Data excerpts:

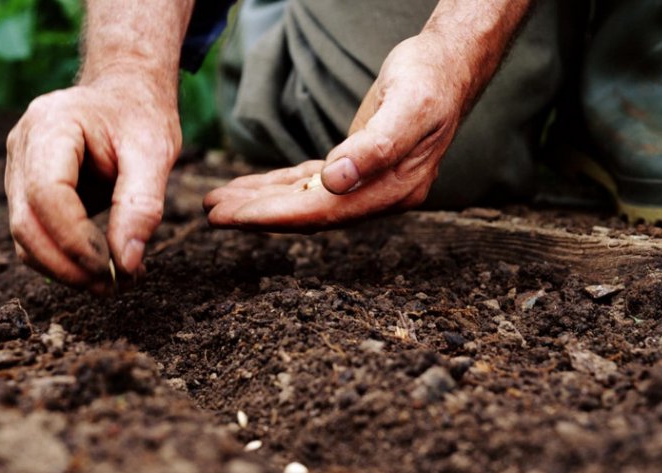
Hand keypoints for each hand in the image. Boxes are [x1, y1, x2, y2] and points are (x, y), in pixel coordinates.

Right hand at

* * *

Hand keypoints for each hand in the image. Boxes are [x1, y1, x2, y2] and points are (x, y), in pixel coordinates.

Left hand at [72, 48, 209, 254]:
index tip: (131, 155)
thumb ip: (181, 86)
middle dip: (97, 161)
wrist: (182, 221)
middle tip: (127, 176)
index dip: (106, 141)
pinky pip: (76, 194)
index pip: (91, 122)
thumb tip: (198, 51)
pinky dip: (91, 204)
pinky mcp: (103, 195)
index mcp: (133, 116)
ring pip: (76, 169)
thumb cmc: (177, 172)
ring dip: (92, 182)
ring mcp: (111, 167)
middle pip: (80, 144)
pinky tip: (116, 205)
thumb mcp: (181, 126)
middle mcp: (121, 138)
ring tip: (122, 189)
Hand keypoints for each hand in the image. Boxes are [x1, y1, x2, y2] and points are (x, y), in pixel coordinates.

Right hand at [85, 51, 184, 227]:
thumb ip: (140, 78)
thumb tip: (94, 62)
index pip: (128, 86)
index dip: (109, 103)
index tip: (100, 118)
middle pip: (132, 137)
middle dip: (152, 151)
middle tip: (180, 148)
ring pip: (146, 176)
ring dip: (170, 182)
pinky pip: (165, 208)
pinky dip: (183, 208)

==

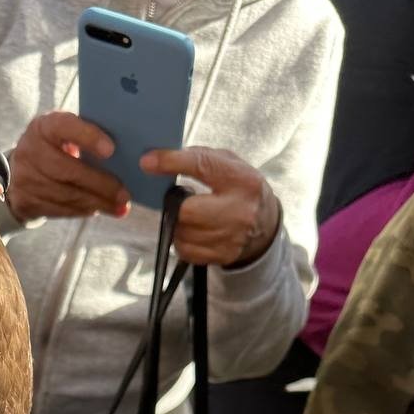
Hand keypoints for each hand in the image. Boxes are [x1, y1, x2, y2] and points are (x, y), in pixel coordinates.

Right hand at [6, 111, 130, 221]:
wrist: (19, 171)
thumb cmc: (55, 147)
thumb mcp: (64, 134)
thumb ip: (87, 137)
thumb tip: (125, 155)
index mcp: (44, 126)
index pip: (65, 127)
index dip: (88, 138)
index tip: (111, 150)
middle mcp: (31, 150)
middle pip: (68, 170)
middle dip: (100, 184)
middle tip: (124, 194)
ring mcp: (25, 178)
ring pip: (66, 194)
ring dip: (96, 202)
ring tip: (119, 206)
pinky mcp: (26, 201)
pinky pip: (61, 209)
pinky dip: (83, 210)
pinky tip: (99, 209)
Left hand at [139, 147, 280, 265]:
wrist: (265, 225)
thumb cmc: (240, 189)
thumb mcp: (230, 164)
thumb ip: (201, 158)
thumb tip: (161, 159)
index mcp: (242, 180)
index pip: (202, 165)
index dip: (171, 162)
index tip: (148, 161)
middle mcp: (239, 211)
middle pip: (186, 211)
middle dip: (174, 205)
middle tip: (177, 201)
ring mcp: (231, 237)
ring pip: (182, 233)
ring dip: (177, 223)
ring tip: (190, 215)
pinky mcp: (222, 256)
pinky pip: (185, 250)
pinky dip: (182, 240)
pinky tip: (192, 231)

Exercise description:
In the data above, retype exactly and only the lines between the one holding "thumb tip: (94, 62)" and the one holding "pinky dip: (183, 208)", inclusive.

Completed exercise:
thumb tip: (94, 62)
index pip: (128, 86)
index dip: (109, 103)
index tip: (100, 118)
middle pip: (132, 137)
middle dip: (152, 151)
middle tip: (180, 148)
ring pip: (146, 176)
ring dip: (170, 182)
pinky pip: (165, 208)
pinky dip: (183, 208)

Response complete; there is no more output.